I closed my eyes, shook my head, and wiped at my eyes with my sleeve.

"I'm so sorry," I forced myself to say. "I shouldn't have come here." I don't know why, but the words came out so easily. Even though I didn't know her that well, I felt like it was my responsibility to tell her. "I feel like I've done nothing but let people down and now the one person who actually likes me is hurt and it's probably all my fault and—"

"That's not true you know," she murmured. Her voice was so quiet that it was impossible not to believe her. "I'm happy you're here, and I know I'm not the only one. And it isn't your fault that Thomas is in his coma. King George literally stabbed him. He's to blame, not you."
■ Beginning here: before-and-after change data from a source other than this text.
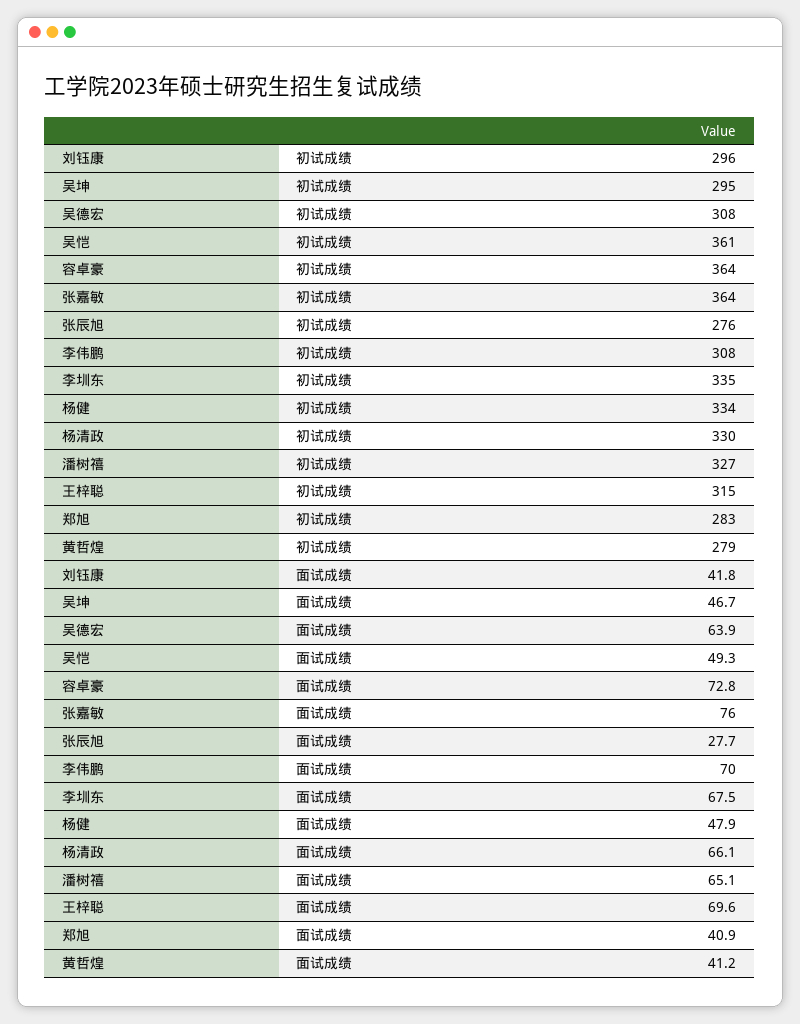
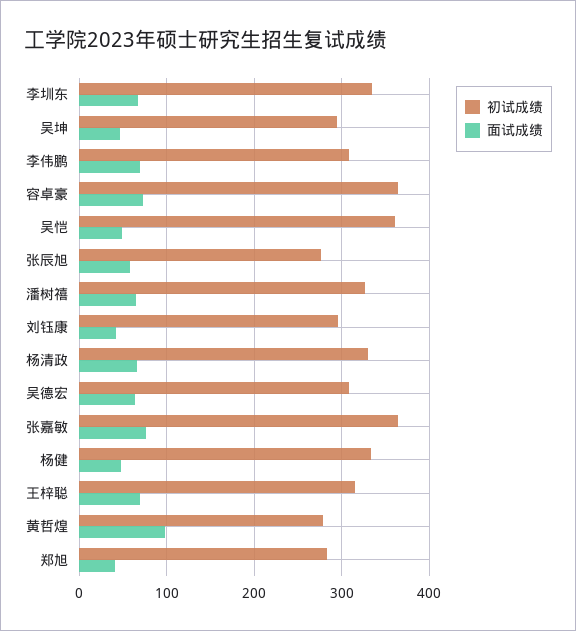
  {
    "初试成绩": {
      "刘钰康": 296,
      "吴坤": 295,
      "吴德宏": 308,
      "吴恺": 361,
      "容卓豪": 364,
      "张嘉敏": 364,
      "张辰旭": 276,
      "李伟鹏": 308,
      "李圳东": 335,
      "杨健": 334,
      "杨清政": 330,
      "潘树禧": 327,
      "王梓聪": 315,
      "郑旭": 283,
      "黄哲煌": 279
    },
    "面试成绩": {
      "刘钰康": 41.8,
      "吴坤": 46.7,
      "吴德宏": 63.9,
      "吴恺": 49.3,
      "容卓豪": 72.8,
      "张嘉敏": 76,
-     "张辰旭": 27.7,
+     "张辰旭": 60,
      "李伟鹏": 70,
      "李圳东": 67.5,
      "杨健": 47.9,
      "杨清政": 66.1,
      "潘树禧": 65.1,
      "王梓聪": 69.6,
      "郑旭": 40.9,
-     "黄哲煌": 41.2
+     "黄哲煌": 100
    }
  }

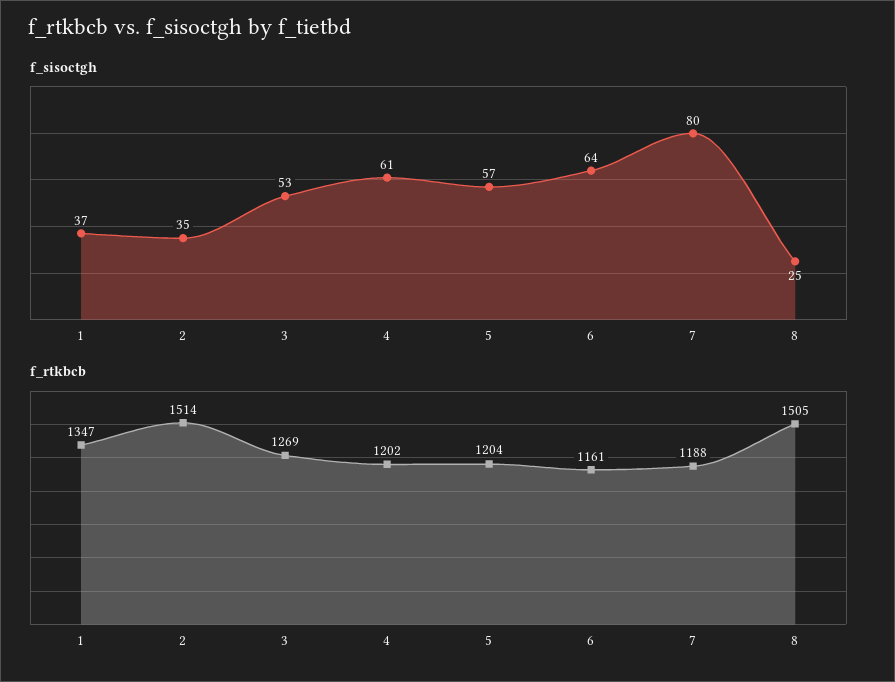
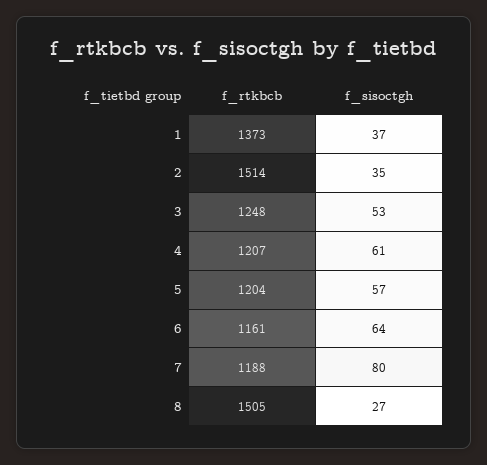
  {
    "f_sisoctgh": {
      "1": 37,
      "2": 35,
      "3": 53,
      "4": 61,
      "5": 57,
      "6": 64,
      "7": 80,
-     "8": 25
+     "8": 27
    },
    "f_rtkbcb": {
-     "1": 1347,
+     "1": 1373,
      "2": 1514,
-     "3": 1269,
+     "3": 1248,
-     "4": 1202,
+     "4": 1207,
      "5": 1204,
      "6": 1161,
      "7": 1188,
      "8": 1505
    }
  }

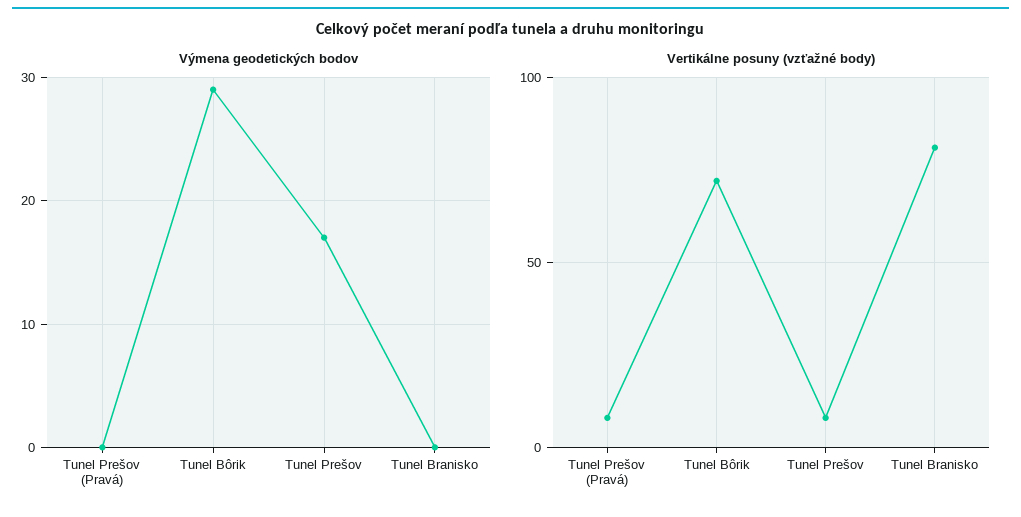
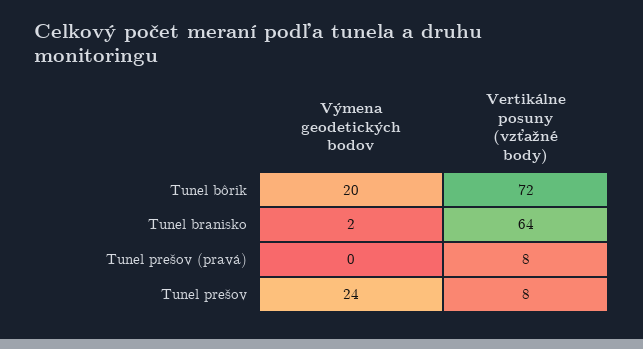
  {
    "Výmena geodetických bodov": {
      "Tunel Prešov (Pravá)": 0,
-     "Tunel Bôrik": 29,
+     "Tunel Bôrik": 20,
-     "Tunel Prešov": 17,
+     "Tunel Prešov": 24,
-     "Tunel Branisko": 0
+     "Tunel Branisko": 2
    },
    "Vertikálne posuny (vzťažné body)": {
      "Tunel Prešov (Pravá)": 8,
      "Tunel Bôrik": 72,
      "Tunel Prešov": 8,
-     "Tunel Branisko": 80
+     "Tunel Branisko": 64
    }
  }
I wiped at my eyes again, trying to erase the hints of the feeling swirling around inside me.

"I know this is a stupid question, but would...would you like a hug?"

I nodded without hesitation, and she embraced me slowly. Elizabeth lingered for a little bit, but she drew away soon enough. Sometimes I find the concept of hugs, as well as the hugs themself, a little awkward. But hers was soothing and it made me feel happy, even for just a moment.

"Thank you, Elizabeth."

"Please stop calling me that. Elizabeth I mean. Everyone calls me Eliza."

"I'm sorry," I murmured.

"You don't have to apologize you know." Silence drifted in again. "Random question, but are you bored at all?"

The question was random enough to where it made me hesitate before responding. I immediately felt bad about it, but I soon answered with an honest "yes."

"Okay!" she exclaimed, shooting up out of her chair. "I'll be right back, I promise. Don't move!"

She disappeared.

I still haven't gotten used to that.

I turned back to watch Thomas, when a thought sprung at me out of nowhere. It was a stupid, rash hope that was as dangerous as it would be comforting, but no matter how hard I tried to fight against it, it stayed on like it had latched itself to my brain. I sighed at the idea, but before I could successfully convince myself to push it away, I shakily stood up and moved closer to where he was lying. Urging myself onwards, I pressed my hand against his cheek. Warmth exploded into my skin, and I couldn't help but smile. A second and all the hesitation passed as well as my fear and my concern.

I leaned forwards and kissed him.

I don't know what I was expecting when I pulled away from him seconds later. For his eyes to flutter open, a smile on his face like in Sleeping Beauty? For him to sit up and slide his fingers to his lips before looking at me, with who knows what in his eyes? Even for him to just let out a sigh, just something to signal that he was still alive?

Nothing. Not even a shift or a noise. He stayed still, silent.

I wanted to cry.

Eliza popped back into the room as I returned to the chair, grin wide. She was holding something that looked slightly like a small checkered briefcase with a handle attached.

I watched in curiosity as a table slid in front of us on its own accord and the chair she had been sitting in turn to face me. She sat down in the chair and set the case on the table eagerly.

"Sorry, I would have made it appear instead of racing off, but I didn't know where it was!"

"Where what was?" I asked, nodding to the case.